A saúde mental também foi identificada como um determinante do bem-estar dos idosos. A depressão está relacionada à maior mortalidade em idosos, além de piora da qualidade de vida. O relato de depressão foi maior em mulheres do que em homens no estudo, o que já se sabia de estudos anteriores. No Brasil, 24% das mulheres relataram sofrer com depressão, enquanto 10% dos homens tiveram a mesma queixa. A influência da depressão no desenvolvimento de demência é bem caracterizada, e aumenta significativamente o risco de desenvolver perda cognitiva. Esses dados indicam que a depressão deve ser investigada mais ativamente em mulheres do que em homens, por elas estarem mais vulneráveis a esse tipo de patologia.
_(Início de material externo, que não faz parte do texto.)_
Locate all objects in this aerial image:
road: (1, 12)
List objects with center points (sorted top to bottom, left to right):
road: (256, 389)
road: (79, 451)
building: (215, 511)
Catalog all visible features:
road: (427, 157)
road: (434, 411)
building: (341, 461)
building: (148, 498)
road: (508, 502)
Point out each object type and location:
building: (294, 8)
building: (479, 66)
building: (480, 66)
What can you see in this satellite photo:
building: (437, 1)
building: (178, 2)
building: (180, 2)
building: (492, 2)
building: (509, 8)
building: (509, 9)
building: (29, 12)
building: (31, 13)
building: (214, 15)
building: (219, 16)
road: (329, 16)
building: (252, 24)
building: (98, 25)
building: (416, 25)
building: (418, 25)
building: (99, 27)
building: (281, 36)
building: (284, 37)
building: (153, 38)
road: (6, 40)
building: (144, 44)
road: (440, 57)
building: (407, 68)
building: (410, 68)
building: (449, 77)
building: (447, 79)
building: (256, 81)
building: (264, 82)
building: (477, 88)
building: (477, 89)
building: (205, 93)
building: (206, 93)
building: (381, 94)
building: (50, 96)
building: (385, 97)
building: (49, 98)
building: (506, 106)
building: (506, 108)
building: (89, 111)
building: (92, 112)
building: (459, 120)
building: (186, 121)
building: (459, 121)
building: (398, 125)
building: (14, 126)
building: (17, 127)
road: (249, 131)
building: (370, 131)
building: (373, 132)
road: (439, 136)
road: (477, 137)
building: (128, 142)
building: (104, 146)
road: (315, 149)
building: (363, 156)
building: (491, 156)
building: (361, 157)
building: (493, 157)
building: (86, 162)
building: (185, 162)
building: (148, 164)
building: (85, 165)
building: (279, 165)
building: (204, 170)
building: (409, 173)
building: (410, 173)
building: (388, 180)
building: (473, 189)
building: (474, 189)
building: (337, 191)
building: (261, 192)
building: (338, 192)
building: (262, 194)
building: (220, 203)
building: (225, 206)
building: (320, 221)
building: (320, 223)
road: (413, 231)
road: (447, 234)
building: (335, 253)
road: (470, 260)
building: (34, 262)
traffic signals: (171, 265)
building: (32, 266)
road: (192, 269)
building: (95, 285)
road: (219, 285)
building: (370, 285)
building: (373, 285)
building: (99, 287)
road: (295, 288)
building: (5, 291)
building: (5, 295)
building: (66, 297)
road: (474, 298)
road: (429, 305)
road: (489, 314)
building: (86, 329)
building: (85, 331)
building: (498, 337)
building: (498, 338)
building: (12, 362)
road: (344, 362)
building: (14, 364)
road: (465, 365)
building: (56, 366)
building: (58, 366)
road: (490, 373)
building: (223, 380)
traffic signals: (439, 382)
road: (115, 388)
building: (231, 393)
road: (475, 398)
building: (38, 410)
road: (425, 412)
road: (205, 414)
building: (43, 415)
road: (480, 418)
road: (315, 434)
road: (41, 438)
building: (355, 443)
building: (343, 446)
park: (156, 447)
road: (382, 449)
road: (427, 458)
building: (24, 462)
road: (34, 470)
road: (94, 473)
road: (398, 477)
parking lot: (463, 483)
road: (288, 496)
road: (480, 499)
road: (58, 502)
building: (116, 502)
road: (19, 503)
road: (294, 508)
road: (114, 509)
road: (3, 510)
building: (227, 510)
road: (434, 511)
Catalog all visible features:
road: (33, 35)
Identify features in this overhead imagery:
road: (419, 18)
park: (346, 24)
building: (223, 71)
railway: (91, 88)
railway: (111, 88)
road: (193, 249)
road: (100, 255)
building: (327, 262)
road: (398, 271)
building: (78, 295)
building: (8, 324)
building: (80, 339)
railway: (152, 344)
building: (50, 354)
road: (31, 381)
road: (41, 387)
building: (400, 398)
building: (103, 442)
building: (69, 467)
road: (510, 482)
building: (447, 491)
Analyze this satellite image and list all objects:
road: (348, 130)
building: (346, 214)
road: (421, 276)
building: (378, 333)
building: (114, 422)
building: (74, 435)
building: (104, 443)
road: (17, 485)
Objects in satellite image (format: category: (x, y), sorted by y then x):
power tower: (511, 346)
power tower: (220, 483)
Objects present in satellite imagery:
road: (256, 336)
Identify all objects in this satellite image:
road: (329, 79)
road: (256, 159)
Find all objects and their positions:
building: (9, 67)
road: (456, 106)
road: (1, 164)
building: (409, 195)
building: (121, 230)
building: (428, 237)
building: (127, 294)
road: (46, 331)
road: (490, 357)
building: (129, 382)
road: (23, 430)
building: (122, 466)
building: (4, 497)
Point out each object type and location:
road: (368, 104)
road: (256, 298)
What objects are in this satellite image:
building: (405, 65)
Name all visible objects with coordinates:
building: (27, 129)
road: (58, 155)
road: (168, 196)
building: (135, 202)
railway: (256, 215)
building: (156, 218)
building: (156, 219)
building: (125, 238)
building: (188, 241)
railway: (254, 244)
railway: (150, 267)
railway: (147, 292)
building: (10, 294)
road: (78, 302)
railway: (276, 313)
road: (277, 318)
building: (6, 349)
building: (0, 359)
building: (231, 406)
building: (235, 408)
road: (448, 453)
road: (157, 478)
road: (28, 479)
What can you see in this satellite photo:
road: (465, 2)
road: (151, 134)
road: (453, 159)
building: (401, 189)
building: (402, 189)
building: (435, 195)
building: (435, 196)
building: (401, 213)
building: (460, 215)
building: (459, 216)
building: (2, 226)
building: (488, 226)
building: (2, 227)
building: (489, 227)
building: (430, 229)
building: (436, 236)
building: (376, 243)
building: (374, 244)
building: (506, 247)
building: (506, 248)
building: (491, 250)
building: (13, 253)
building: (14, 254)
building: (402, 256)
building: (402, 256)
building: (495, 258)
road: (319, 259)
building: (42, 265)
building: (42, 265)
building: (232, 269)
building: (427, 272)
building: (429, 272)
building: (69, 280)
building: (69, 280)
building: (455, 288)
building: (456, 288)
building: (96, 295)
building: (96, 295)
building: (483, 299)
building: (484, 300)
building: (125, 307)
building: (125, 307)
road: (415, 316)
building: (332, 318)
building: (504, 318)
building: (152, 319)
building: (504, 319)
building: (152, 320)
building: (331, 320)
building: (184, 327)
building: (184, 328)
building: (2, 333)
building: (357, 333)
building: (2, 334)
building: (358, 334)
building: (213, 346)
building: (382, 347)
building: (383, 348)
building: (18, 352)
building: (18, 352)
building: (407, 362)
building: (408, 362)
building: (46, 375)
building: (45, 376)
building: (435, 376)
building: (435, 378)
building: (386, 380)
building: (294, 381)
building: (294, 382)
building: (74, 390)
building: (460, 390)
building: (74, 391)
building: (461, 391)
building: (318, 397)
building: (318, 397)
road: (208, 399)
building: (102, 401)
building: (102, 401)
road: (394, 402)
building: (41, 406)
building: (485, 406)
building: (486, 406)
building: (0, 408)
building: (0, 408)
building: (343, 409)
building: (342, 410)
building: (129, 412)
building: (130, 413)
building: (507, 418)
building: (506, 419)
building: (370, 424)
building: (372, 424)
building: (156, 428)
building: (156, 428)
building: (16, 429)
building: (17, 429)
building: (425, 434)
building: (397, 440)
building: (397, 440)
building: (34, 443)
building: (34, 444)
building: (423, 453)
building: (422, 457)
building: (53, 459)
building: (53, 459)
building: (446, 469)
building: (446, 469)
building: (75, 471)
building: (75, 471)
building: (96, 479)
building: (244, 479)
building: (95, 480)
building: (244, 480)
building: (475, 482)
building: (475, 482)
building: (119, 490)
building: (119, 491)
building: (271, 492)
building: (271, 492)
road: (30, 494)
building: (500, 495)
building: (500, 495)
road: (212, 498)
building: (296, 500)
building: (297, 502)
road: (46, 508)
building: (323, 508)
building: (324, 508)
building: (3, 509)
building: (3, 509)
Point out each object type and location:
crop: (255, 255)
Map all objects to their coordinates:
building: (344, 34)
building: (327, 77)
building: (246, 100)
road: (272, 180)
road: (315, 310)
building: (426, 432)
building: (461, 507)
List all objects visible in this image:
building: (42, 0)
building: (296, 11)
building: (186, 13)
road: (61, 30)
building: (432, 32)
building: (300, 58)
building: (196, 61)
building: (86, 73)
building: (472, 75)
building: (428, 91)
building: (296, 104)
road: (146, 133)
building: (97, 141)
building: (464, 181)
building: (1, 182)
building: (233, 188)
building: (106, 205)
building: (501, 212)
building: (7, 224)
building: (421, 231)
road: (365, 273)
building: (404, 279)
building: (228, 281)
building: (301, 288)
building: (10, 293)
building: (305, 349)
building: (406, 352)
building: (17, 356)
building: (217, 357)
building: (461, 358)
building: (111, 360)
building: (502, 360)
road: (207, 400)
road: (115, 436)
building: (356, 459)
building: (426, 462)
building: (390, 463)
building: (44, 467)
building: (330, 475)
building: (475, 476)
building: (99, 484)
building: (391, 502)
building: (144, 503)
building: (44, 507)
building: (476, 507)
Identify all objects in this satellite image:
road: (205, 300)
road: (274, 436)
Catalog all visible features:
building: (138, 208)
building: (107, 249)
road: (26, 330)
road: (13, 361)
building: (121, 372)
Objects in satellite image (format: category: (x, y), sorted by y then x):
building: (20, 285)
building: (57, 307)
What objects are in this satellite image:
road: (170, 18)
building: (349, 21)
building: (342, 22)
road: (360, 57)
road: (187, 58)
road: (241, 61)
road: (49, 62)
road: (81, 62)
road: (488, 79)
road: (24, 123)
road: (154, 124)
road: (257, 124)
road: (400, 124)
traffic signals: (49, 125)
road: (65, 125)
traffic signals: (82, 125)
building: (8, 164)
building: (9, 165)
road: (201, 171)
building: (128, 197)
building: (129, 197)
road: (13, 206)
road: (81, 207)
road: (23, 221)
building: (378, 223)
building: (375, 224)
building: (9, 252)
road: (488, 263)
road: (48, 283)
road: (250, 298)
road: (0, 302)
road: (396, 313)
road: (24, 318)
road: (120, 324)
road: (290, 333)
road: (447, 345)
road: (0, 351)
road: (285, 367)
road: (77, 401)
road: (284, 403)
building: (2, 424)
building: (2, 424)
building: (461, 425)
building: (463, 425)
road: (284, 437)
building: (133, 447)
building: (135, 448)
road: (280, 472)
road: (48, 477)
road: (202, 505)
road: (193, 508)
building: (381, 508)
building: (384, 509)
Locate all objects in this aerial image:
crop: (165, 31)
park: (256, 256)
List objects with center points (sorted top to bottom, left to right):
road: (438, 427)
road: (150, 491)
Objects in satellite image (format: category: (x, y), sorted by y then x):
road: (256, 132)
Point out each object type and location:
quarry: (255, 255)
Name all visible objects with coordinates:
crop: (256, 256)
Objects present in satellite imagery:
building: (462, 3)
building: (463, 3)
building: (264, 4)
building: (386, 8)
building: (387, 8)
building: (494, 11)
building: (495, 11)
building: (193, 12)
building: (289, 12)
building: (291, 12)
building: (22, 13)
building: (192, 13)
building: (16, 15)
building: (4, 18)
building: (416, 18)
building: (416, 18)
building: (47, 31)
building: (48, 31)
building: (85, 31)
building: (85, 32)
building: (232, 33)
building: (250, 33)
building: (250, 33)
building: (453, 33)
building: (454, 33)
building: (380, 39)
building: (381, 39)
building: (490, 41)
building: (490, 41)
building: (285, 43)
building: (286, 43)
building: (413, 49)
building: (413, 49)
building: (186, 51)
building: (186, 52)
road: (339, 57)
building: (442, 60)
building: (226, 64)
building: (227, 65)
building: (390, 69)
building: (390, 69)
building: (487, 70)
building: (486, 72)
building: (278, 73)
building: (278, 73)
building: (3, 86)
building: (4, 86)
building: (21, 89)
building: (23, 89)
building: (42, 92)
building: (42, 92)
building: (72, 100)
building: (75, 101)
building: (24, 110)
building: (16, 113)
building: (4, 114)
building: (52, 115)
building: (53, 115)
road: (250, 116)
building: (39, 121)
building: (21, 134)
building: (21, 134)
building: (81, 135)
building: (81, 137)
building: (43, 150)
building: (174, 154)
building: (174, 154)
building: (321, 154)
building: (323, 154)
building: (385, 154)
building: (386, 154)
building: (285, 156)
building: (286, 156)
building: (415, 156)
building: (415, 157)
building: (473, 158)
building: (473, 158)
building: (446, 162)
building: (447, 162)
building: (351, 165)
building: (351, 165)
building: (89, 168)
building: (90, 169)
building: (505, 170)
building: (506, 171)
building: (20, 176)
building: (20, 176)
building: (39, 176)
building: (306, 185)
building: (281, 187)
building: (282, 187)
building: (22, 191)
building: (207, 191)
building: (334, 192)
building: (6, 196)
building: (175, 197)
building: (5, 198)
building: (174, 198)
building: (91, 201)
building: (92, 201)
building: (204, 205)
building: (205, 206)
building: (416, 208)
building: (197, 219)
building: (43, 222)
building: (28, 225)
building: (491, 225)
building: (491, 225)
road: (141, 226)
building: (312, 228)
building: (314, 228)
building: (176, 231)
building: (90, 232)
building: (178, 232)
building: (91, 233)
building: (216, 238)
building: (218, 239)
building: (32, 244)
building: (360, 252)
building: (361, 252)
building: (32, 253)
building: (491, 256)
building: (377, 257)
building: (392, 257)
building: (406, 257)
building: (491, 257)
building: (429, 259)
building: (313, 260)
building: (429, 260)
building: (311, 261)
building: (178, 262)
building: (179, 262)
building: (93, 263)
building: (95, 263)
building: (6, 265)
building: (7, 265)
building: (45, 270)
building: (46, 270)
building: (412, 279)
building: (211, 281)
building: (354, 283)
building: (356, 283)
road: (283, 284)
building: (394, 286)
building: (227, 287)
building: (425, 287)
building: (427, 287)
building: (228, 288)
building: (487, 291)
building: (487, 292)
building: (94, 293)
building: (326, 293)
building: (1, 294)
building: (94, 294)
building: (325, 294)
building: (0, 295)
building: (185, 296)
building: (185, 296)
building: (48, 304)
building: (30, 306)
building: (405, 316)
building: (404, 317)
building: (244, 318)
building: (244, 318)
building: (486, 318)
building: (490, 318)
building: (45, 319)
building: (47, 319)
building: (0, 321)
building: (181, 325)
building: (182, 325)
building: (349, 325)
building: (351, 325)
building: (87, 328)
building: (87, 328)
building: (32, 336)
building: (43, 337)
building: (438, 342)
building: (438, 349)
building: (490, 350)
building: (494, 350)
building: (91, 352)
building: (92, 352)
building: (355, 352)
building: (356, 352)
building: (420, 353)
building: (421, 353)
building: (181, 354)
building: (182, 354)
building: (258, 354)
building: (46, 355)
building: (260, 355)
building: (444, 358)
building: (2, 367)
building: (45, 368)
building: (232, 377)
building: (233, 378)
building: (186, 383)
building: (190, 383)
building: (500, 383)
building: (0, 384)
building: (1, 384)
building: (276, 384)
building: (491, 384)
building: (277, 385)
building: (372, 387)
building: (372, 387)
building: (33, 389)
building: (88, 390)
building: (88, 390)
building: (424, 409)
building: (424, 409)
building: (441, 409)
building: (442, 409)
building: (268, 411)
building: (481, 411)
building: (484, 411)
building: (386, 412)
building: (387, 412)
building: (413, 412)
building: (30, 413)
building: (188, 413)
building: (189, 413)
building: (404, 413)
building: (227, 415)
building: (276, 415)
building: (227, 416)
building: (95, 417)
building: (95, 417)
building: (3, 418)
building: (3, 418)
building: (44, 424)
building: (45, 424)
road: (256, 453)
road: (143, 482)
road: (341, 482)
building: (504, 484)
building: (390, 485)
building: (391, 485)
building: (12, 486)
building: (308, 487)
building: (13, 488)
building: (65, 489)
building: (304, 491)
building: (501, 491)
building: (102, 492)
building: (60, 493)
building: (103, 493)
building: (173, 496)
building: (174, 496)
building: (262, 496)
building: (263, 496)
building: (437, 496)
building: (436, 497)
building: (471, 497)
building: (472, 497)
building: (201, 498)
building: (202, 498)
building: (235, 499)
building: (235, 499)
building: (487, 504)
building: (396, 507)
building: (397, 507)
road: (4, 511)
Para os dois médicos, os fatores de risco identificados devem ser priorizados no combate à demência, ação especialmente importante por não existir atualmente nenhum medicamento capaz de cessar (ou mesmo lentificar) a progressão da maioria das causas de demência. Estratégias de saúde pública — isso incluindo planejamento federal e estadual — deveriam focar nesses fatores de risco para reduzir o "impacto assombroso da demência no país, o qual só tende a crescer com o tempo". Castilhos e Borelli concluem:
— Evitar a demência é uma longa jornada a ser percorrida. Em primeiro lugar, é essencial identificar quem são as pessoas com demência, quantas são, e estimar qual o impacto nacional desta doença. Assim, podemos traçar estratégias de saúde pública que envolvam não somente o controle dos fatores de risco mas também a conscientização da população e do desenvolvimento de políticas públicas para promover a saúde.